霧ヶ滝の登攀は、落口の左側にある岩棚スタート。最初は岩棚をトラバースして、滝の水流左側を登ります。棚から水線へと移るところが、歩いていどリーチがないと怖そう。
水流左側に入ると、適度に手足を置くスタンスがありました。滝の落ち口は、「良いホールドが無くフリクション勝負」と、他の方が書いた霧ヶ滝登攀の記事には書いてありましたが、ラバーソールのフリクションを信じていけばそれほど困難とは思いませんでした。フェルトだったら結構怖かったかも知れません。
使用したプロテクションは、岩棚のトラバース中にフォローが進み易いよう、灌木にスリングを2箇所巻きつけ(落ちた場合、支えられる強度があるかは怪しいところ)、水流に入ってからはキャメロットX4の0.3、0.4をひとつずつ使用。滝の落ち口にはクラックと、残置ピトン2本ありました。ロープの長さは30mで問題ありませんでした。
まだまだ続く柿其渓谷
箱淵とよばれるスポットで、右岸(進行方向左側)を走っていた林道は、橋を通って左岸に渡されます。箱淵以降、エスケープは左岸へ。
箱淵は30mほどの、切り立った岩壁に挟まれた場所。入り口の水深は浅いですが、すぐに足が届かなくなるので泳いで突破する必要があります。
この日は川の増水はなく、問題なく突破することができましたが、大雨の後など、増水時は通行が厳しくなるかも知れません(そもそも、増水時にここまで遡行できるかは不明ですが)。
箱淵の後は、比較的穏やかな癒やしの渓相が続きます。
相変わらず数匹のアブがまとわりついてくる状態だったので、日の当たる場所でゆっくり休憩というわけにはいきませんでしたが…
足の着かない場所はところどころ泳ぎを交えながら、柿其の類まれな渓谷美を堪能しながら進んでいきます。
この写真を撮った少し後、カメラをザックにしまって泳ぎを交えて進んだのですが、手違いでザックを完全水没させてしまいました。

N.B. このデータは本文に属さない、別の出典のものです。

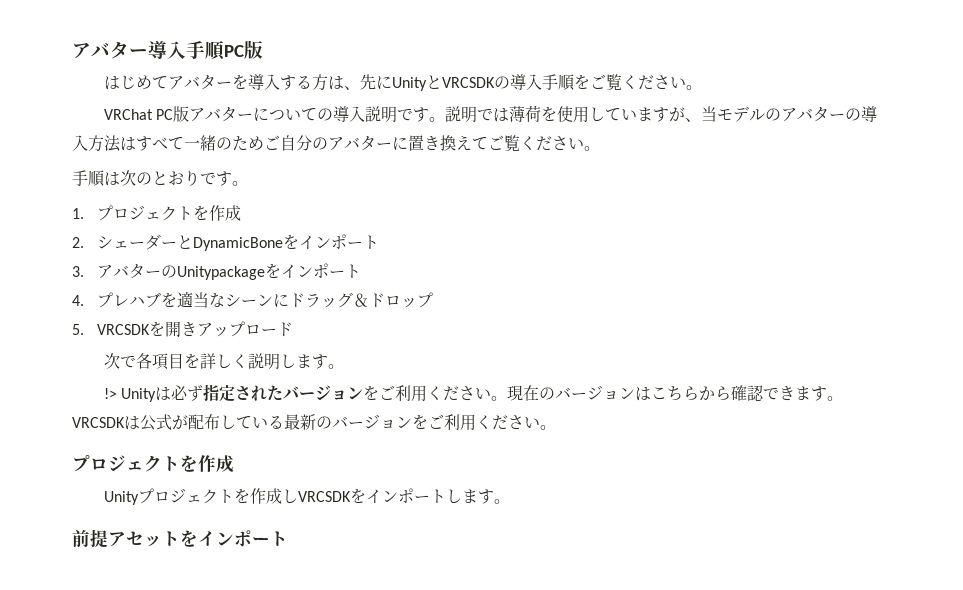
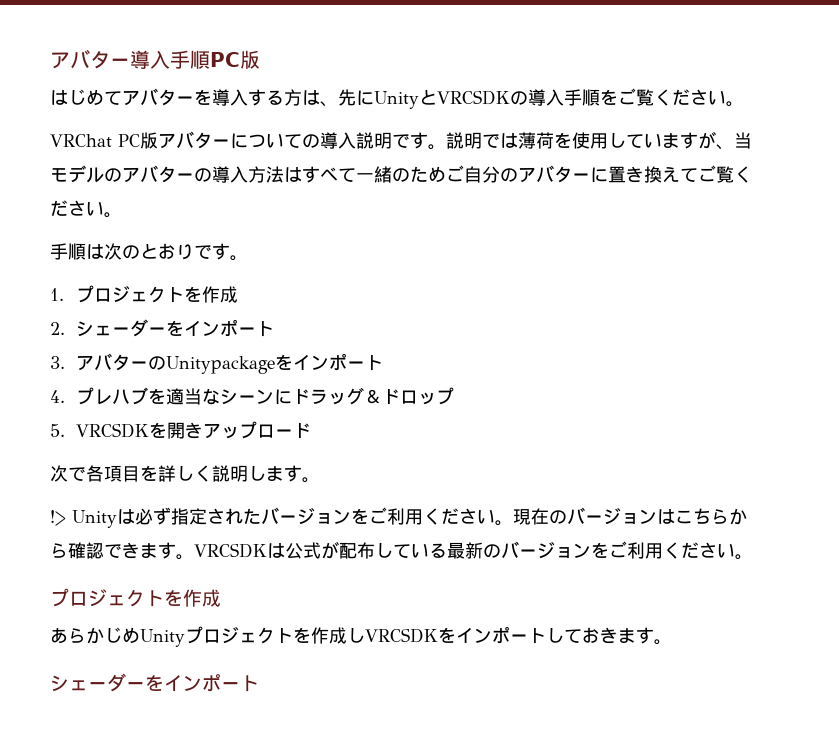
[176,235,283,251] とDynamicBone -> (166, 331) none
(234, 464) none -> [50,627,140,644] あらかじめ
[462,489,511,504] [72,529,180,548] ます。 // 前提アセット -> [564,627,672,645] [50,673,145,692] ておきます。 // シェーダー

カメラを入れていた耐水性のある生地で作られていたザックのポケットが、水没の影響で完全にプール状態になり、そこにカメラが浸かった状態に。
沢登りで使用しているカメラはオリンパスのOM-D E-M5 Mark IIという機種で、これまで一度もトラブルはありませんでした。
滝の飛沫を何度も浴びたり、時には半分水に浸けたような状態で何度も撮影を行ってきたOM-Dでしたが、完全水没がある程度の時間あったことはマズかったようで、カメラ内部に浸水が。
そして、浸水の影響でOM-D E-M5 Mark IIは起動しなくなってしまいました。
カメラが壊れたことで、テンションは急降下。
いくらか進んだ後、適当に赤テープで印された場所から左岸に走る林道へと這い上がりました。
林道へと上がった頃、先行していたパーティーが林道を下ってくるのを発見。話をするとこの先にある滝(雷滝)を登ってから、林道へと上がって、下山している最中だという。
柿其川本流を遡行する場合、その雷滝を登ってから林道へと脱渓するのが一般的な様子。我々ももう少し進んでおけば良かったかもと、ちょっと後悔。
しかし柿其川は素晴らしく良かったし、家からそんなに遠い場所でもないので、来年また来れば良いという話になり、今回はまっすぐ帰ることに。
林道歩きはわずか1時間ほどで、柿其渓谷の駐車場に戻ることができました。
水没故障したOLYMPUS OM-Dのその後
装備
ロープは8mm 30mを使用。
柿其の難所を突破するにはラバーの沢靴が良いと思います。(自分はモンベルの靴を使用)
今回は軍手を使用してみましたが、問題なく良い感じでした。